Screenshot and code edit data
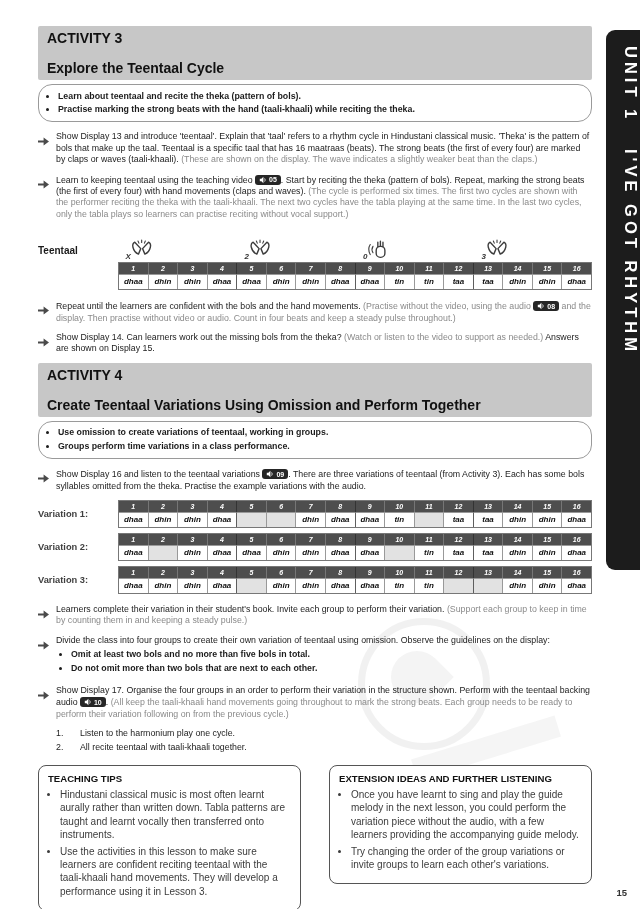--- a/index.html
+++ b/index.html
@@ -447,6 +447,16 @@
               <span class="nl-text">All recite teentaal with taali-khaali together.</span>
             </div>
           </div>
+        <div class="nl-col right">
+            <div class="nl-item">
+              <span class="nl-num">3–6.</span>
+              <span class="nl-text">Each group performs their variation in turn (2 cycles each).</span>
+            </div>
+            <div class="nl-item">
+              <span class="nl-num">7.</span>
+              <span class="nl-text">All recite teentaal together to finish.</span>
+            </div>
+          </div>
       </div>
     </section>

> **YOUR OBJECTIVE**: Could you please repeat the entries above exactly, with every picture left out?

> **REPLY TO THE EXERCISE**:
--- a/index.html
+++ b/index.html
@@ -447,6 +447,16 @@
               <span class="nl-text">All recite teentaal with taali-khaali together.</span>
             </div>
           </div>
+        <div class="nl-col right">
+            <div class="nl-item">
+              <span class="nl-num">3–6.</span>
+              <span class="nl-text">Each group performs their variation in turn (2 cycles each).</span>
+            </div>
+            <div class="nl-item">
+              <span class="nl-num">7.</span>
+              <span class="nl-text">All recite teentaal together to finish.</span>
+            </div>
+          </div>
       </div>
     </section>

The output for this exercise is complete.